When you find the line with "right front paw: (182, 868)" among the records below, reproduce it and each line after it exactly, ending with the line with "right elbow: (81, 88)".
[Opening Dataset records section]
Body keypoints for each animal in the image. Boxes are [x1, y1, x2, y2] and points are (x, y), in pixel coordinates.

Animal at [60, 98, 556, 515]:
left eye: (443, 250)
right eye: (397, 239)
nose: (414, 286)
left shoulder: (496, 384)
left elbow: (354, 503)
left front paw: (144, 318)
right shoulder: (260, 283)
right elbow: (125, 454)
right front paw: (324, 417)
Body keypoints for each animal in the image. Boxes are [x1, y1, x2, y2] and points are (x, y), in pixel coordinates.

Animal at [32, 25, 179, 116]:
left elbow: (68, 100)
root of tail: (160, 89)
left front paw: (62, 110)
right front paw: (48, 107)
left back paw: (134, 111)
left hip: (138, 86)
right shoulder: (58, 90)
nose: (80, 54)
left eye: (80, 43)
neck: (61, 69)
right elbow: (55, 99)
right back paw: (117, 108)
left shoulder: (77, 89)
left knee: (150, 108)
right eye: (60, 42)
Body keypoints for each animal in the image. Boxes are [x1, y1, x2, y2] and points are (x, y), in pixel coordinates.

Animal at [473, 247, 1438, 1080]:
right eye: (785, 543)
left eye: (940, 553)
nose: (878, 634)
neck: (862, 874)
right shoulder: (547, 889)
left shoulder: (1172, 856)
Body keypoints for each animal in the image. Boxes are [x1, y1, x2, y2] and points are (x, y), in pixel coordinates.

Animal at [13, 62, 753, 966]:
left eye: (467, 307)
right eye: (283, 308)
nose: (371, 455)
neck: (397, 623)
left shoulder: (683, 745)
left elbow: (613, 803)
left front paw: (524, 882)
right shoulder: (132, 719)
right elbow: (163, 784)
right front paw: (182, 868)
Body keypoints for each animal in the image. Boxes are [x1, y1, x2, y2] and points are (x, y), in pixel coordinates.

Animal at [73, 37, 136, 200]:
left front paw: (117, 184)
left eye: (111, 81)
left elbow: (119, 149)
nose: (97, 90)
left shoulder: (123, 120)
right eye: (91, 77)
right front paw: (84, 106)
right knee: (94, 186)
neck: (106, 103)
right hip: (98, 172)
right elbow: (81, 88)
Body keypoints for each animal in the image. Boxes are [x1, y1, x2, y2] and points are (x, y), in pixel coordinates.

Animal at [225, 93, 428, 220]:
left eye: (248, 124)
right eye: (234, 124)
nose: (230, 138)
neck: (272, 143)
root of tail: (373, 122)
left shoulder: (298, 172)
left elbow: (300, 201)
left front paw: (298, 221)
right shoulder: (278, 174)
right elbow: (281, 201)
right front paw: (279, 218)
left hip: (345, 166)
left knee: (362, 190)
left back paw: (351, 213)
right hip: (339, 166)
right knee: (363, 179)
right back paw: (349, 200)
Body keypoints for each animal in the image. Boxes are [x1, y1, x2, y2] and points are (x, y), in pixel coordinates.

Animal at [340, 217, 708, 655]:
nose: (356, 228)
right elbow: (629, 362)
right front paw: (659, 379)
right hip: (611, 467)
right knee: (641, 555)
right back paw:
[Closing Dataset records section]
◆ Worked solution:
right front paw: (182, 868)
Body keypoints for each animal in the image. Boxes are [x1, y1, x2, y2] and points are (x, y), in pixel coordinates.

Animal at [73, 37, 136, 200]:
left front paw: (117, 184)
left eye: (111, 81)
left elbow: (119, 149)
nose: (97, 90)
left shoulder: (123, 120)
right eye: (91, 77)
right front paw: (84, 106)
right knee: (94, 186)
neck: (106, 103)
right hip: (98, 172)
right elbow: (81, 88)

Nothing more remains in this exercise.